Michael Stamm
Assistant Professor
Michigan State University
Assistant Professor
Michigan State University
Michael Stamm is a political and cultural historian, and his research focuses on two primary topics: the political economy of news and journalism, and the consideration of “new media” in historical perspective. His explorations of these subjects have resulted in published scholarship on the relationship between radio sound and printed text in the 1930s, media reform campaigns in the 1960s and 1970s, the intellectual history of communication theory, and religious broadcasting.
As a faculty member with a joint appointment in the Department of History and the School of Journalism, Stamm teaches a variety of graduate and undergraduate courses on post-Reconstruction United States history, as well as more specialized courses on media and journalism history.
Stamm's book, Sound Business: Newspapers, Radio, and the Politics of New Media (University of Pennsylvania Press, 2011), traces how American newspapers have responded to competition from “new media,” which in the few decades after 1920 meant radio broadcasting. Confronted by a new aural medium that could be used to distribute both information and paid advertising, many newspaper publishers began broadcasting as a way to meet this new competition directly. Papers around the country, from large metropolitan dailies to smaller local papers, established radio stations, in the process creating a new type of media corporation with a public presence in multiple media. Concern about the influence of these new multimedia corporations was widespread, as they seemed to critics to be not manifestations of strategic decisions by firms in the media business but instead institutions that could attain too much power to shape public discourse and stifle the circulation of diverse perspectives through the mass media. The outcome of the struggles between corporations, policymakers, and critics over how to regulate these new kinds of media businesses ultimately decided who would have the power to shape the emerging public sphere that included radio alongside newspapers, and who would control the institutions undergirding American society and politics.
Much of his training and previous research is in United States history, but his two current projects are international in scope. Stamm's ongoing major research project is a history of the daily newspaper as a product of industrial capitalism, and in 2012-2013 he is writing a book on the subject as the Fulbright Visiting Research Chair in Public Policy at McGill University in Montreal. Tentatively titled The Metropolitan Newspaper in a Global Economy, the book connects two histories of the past century: the evolution of the American metropolitan newspaper as an industrial commodity, and the creation of the trade policies undergirding the modern global economy.
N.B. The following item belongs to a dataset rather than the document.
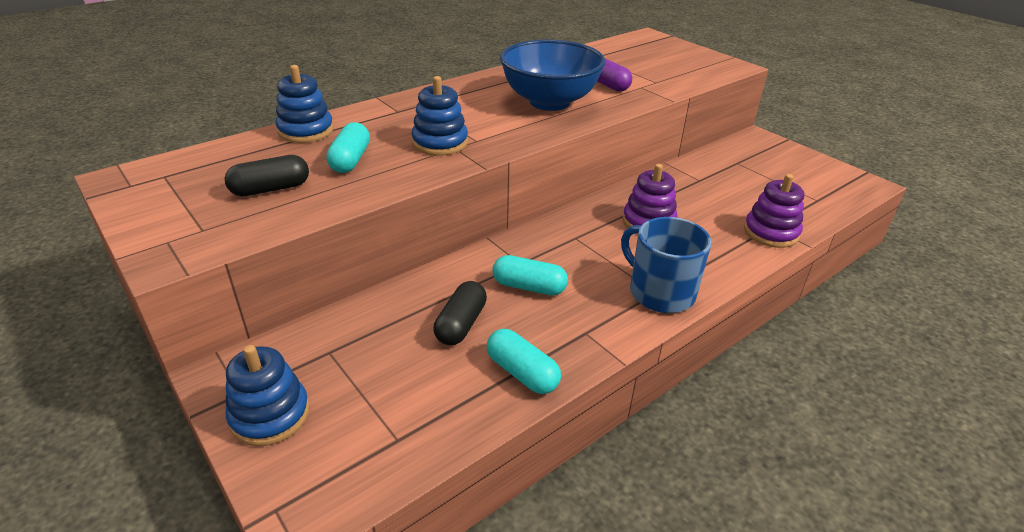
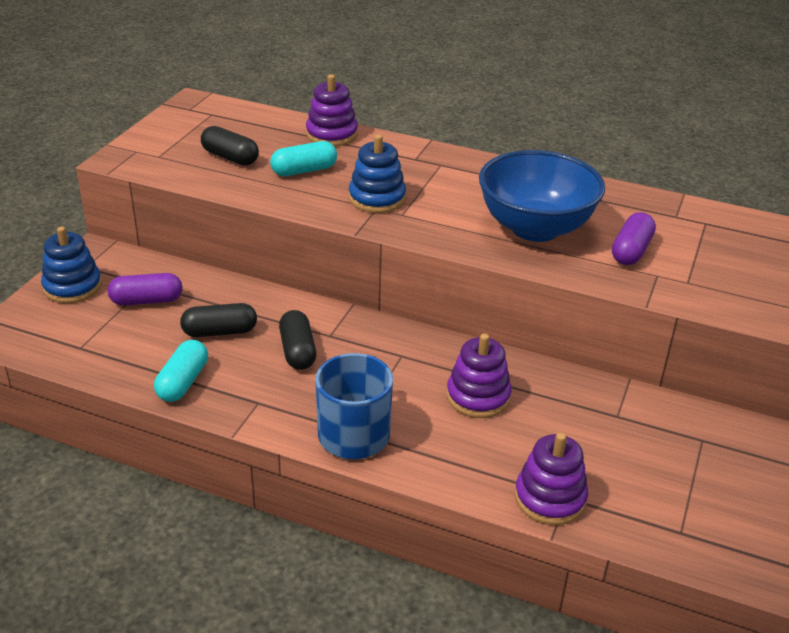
camera: 60 degrees right, 0 degrees up
(306, 131) = (331, 134): blue stacking toy -> purple stacking toy
(360, 360) = (147, 301): none -> purple capsule
(529, 287) = (298, 351): turquoise capsule -> black capsule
The project balances a global history of newsprint production with a specific narrative focus on the Chicago Tribune, which began Canadian papermaking operations after 1913 when the United States government lifted the duty on newsprint produced in Canada. Favorable tariff policy gave the Tribune Company access to cheap newsprint, which helped the Tribune to become one of the most influential daily newspapers in the United States, and it also allowed the parent company to establish the New York Daily News, which became the highest circulating newspaper in the country. The duty free American importation of newsprint in turn spurred the development of one of Canada’s most important industries and transformed the global market for newsprint and paper. This analysis will offer a new approach to journalism history and the study of North American relations, and it is based on original archival research in American and Canadian sources, including a significant collection opened to researchers for the first time in 2011. His other ongoing project is an essay on the political economy of news production in Great Britain and the United States from 1920-1945 for an edited collection under contract with Oxford University Press.